This monograph presents a series of research activities with the goal of determining whether pressure measurement films are a suitable tool for a quantitative assessment of the wheel-rail contact area. Firstly, the effect of influential factors such as geometry, applied load and surface roughness on the resulting imprint was thoroughly examined by means of analytically approachable case studies. This allowed a precise determination of the systematic error that alters experimental outcomes. After that, finite element representations of the measurement procedure were explored in order to characterize the measurement deviation based on mechanical principles. By virtue of the excellent reproducibility of the measurement procedure, as well as the meaningful insight obtained from finite element simulations, an empirically calibrated film model that matches experimental outcomes was developed. This was alternately interposed between wheel and rail models to estimate the measurement error originated under typical operation conditions. The results underline the marked dependence of the measurement error on surface roughness but foresee a robust and reliable use of pressure measurement films for validation of wheel-rail contact models as long as both numerical and experimental solutions represent the same reality of interest.

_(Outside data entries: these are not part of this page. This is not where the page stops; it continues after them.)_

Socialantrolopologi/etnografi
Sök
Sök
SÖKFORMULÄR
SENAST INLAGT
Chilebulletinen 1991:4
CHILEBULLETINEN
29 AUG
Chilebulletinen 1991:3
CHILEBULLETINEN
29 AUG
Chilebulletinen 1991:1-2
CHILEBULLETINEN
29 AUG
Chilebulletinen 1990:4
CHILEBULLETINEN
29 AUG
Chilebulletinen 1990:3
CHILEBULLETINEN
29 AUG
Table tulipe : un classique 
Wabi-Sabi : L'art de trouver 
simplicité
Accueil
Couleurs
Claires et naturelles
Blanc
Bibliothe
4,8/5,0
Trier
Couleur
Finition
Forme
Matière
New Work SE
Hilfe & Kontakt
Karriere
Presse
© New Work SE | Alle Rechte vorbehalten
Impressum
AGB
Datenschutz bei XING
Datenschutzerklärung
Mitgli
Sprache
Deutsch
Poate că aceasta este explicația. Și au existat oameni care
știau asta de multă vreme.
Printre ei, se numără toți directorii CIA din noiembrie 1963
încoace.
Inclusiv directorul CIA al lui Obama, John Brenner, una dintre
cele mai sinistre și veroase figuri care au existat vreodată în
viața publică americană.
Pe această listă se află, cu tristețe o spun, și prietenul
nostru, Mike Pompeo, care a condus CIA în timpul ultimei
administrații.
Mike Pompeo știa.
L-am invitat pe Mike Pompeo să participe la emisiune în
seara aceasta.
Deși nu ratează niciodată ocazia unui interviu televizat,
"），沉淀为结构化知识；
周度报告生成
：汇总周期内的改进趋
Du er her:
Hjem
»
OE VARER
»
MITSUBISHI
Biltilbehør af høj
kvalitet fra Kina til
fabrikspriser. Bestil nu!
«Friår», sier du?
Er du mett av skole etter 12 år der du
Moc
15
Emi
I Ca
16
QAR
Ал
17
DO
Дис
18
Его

Error Estimation in Wheel-Rail Normal Contact Area Measurements Using Pressure Sensitive Film
Pressure measurement films are an efficient tool to validate the shape and size of wheel-rail contact patches predicted by numerical simulations. However, accurate measurements are only possible if the alteration caused by the presence of the film between contact partners is considered. This work investigates the effect of several influential factors on the resulting deviation and presents a procedure to estimate the measurement error in wheel-rail contact.